Ben Laurie wrote about the Debian SSL problem a couple of weeks ago. That particular post has attracted a huge response which is well worth reading if you care about free open source software and/or privacy/security issues (or even if you don’t). The key point to take from the discussion is that about two years ago the Debian development team “fixed” a perceived problem in openssl and in so doing actually introduced a fairly serious vulnerability. The net result of this change was that anyone using Debian or a related distribution such as Ubuntu to generate a cryptographic key based on the “fixed” opensssl libraries actually left themselves open to compromise. To quote from the Debian advisory “the random number generator in Debian’s openssl package is predictable. This is caused by an incorrect Debian-specific change to the openssl package (CVE-2008-0166). As a result, cryptographic key material may be guessable…….. affected keys include SSH keys, OpenVPN keys, DNSSEC keys, and key material for use in X.509 certificates and session keys used in SSL/TLS connections.”
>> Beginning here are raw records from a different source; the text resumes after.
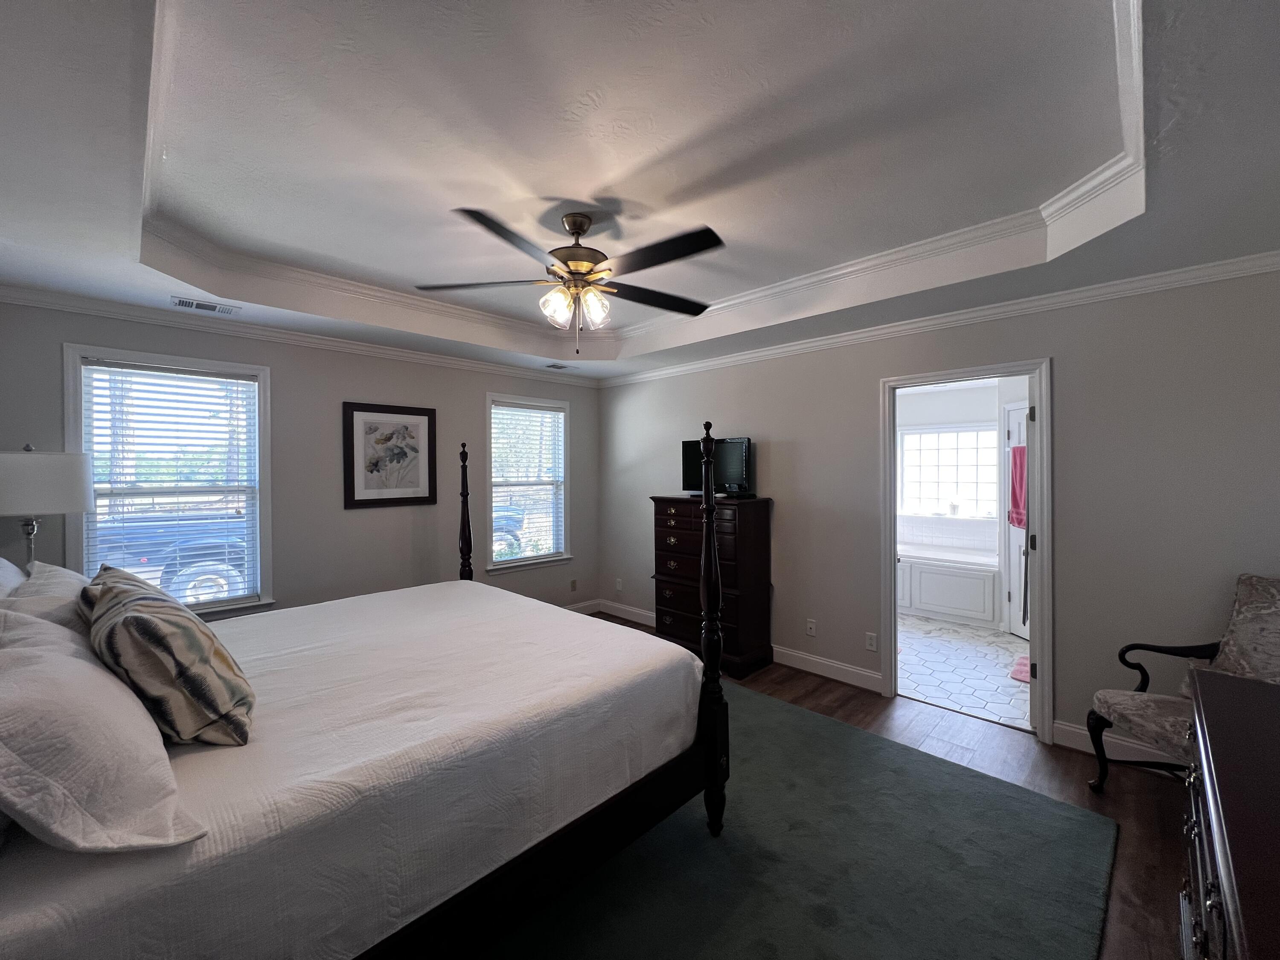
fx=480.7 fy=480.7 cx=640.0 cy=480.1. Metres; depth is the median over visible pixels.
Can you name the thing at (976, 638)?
bathroom floor
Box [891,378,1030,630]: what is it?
bathroom wall
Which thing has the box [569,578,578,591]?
wall socket
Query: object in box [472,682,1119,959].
rug
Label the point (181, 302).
air vent
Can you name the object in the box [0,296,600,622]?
left wall
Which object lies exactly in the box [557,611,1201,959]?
wood floor
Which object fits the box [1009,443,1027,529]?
red towel
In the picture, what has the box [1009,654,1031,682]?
bath mat
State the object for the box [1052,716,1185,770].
baseboard
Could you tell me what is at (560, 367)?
ceiling vent
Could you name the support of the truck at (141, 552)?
on the ground
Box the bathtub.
[895,544,1000,626]
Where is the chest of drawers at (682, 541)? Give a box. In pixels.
[648,494,774,677]
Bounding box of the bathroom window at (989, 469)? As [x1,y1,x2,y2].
[898,423,999,520]
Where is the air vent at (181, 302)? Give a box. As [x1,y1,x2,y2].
[169,295,240,315]
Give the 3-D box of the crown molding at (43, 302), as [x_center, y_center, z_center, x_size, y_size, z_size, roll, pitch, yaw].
[-1.957,-0.993,3.748,0.063,0.083,4.163,0,1,45]
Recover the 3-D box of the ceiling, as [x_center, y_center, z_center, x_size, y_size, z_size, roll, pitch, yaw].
[-0.233,-1.143,2.092,4.837,0.310,4.396,0,1,45]
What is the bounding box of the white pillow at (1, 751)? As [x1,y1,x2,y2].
[0,605,204,852]
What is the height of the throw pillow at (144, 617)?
0.399 m
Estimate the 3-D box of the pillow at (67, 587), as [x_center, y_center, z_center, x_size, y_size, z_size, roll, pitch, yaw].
[-2.031,0.488,1.710,0.694,0.366,0.305,0,1,45]
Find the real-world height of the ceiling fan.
0.621 m
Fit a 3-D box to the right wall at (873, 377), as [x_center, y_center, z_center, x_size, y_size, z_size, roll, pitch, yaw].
[1.307,0.043,3.634,4.968,2.752,0.126,0,1,45]
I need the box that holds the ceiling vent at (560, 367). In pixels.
[544,361,574,370]
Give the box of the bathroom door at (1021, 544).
[1002,395,1028,638]
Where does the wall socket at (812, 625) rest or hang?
attached to the right wall at (873, 377)
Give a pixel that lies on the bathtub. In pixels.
(952, 603)
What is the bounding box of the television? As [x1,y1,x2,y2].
[680,435,752,496]
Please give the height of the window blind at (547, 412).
1.451 m
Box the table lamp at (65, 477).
[0,444,95,571]
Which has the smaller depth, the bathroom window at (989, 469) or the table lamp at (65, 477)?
the table lamp at (65, 477)
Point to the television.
(737, 466)
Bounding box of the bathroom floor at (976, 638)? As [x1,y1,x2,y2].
[895,614,1031,730]
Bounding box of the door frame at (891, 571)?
[879,358,1051,743]
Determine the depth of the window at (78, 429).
2.95 m
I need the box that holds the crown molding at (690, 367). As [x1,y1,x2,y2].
[605,247,1279,386]
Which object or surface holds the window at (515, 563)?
in the left wall at (475, 399)
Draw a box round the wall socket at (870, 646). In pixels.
[864,631,878,651]
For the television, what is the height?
0.467 m
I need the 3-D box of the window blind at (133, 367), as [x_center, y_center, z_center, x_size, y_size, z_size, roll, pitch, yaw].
[-2.795,0.065,2.906,0.056,1.446,0.759,0,1,45]
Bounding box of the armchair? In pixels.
[1083,573,1279,793]
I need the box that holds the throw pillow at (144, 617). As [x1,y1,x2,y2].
[81,564,255,746]
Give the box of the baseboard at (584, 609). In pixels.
[564,599,600,615]
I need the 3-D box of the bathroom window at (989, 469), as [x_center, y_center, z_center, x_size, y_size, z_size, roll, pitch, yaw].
[3.548,-0.091,5.555,1.064,1.082,0.114,0,1,45]
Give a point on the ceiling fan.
(579, 227)
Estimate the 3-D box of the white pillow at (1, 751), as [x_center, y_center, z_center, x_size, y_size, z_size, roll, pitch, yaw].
[-1.219,0.489,1.003,0.721,0.366,0.358,0,1,45]
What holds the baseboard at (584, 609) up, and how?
attached to the left wall at (475, 399)
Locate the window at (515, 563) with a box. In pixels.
[483,392,573,573]
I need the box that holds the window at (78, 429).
[66,344,274,619]
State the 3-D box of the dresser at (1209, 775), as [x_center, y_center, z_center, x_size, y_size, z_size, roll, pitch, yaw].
[1.338,1.031,0.838,0.526,0.855,1.518,0,1,45]
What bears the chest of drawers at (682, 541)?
on the wood floor at (827, 708)
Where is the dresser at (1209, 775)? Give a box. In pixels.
[1179,663,1279,959]
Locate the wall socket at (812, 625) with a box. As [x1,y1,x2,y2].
[805,618,817,636]
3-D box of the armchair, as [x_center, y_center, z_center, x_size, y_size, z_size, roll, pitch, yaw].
[2.419,0.930,1.939,0.709,1.027,0.666,0,1,-2]
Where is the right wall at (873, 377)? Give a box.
[596,263,1279,765]
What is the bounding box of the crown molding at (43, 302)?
[0,282,603,386]
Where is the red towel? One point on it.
(1021, 477)
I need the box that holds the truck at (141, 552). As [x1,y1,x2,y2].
[90,511,247,604]
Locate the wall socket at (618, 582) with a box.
[614,577,623,591]
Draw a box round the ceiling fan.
[413,204,725,349]
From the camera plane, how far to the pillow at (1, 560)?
1.76 m
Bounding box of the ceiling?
[0,0,1279,378]
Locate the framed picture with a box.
[342,401,438,508]
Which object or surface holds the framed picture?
attached to the left wall at (475, 399)
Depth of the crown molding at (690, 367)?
2.90 m
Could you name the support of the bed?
on the rug at (894, 751)
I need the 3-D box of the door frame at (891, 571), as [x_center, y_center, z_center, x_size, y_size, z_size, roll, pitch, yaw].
[1.984,0.379,2.973,0.879,2.083,0.167,0,1,45]
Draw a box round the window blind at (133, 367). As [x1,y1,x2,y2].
[79,360,259,606]
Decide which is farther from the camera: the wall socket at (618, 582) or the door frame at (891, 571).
the wall socket at (618, 582)
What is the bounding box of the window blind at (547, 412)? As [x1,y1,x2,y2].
[491,401,566,561]
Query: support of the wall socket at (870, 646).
attached to the right wall at (873, 377)
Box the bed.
[0,411,727,959]
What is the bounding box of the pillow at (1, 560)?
[0,557,26,599]
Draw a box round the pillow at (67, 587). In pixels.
[0,560,93,631]
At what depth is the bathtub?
4.85 m
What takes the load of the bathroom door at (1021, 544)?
in the bathroom wall at (979, 415)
Fortunately, it seems that GPG keys are not affected (and in any case, my own key was generated some time ago and not on a Debian based system) but this is pretty serious nonetheless and means that a great many people (myself included) have been relying on keys which it turns out are vulnerable to attack. I have now regenerated all the keys I suspect were vulnerable, but that does not leave me feeling very comfortable about past usage.
I don’t want to denigrate the Debian team in any way, but I can’t help but agree with Ben Laurie’s view that the proper place to fix any perceived flaw in an open source product, particularly one as important as a security critical component, is in the upstream package – not in the distribution.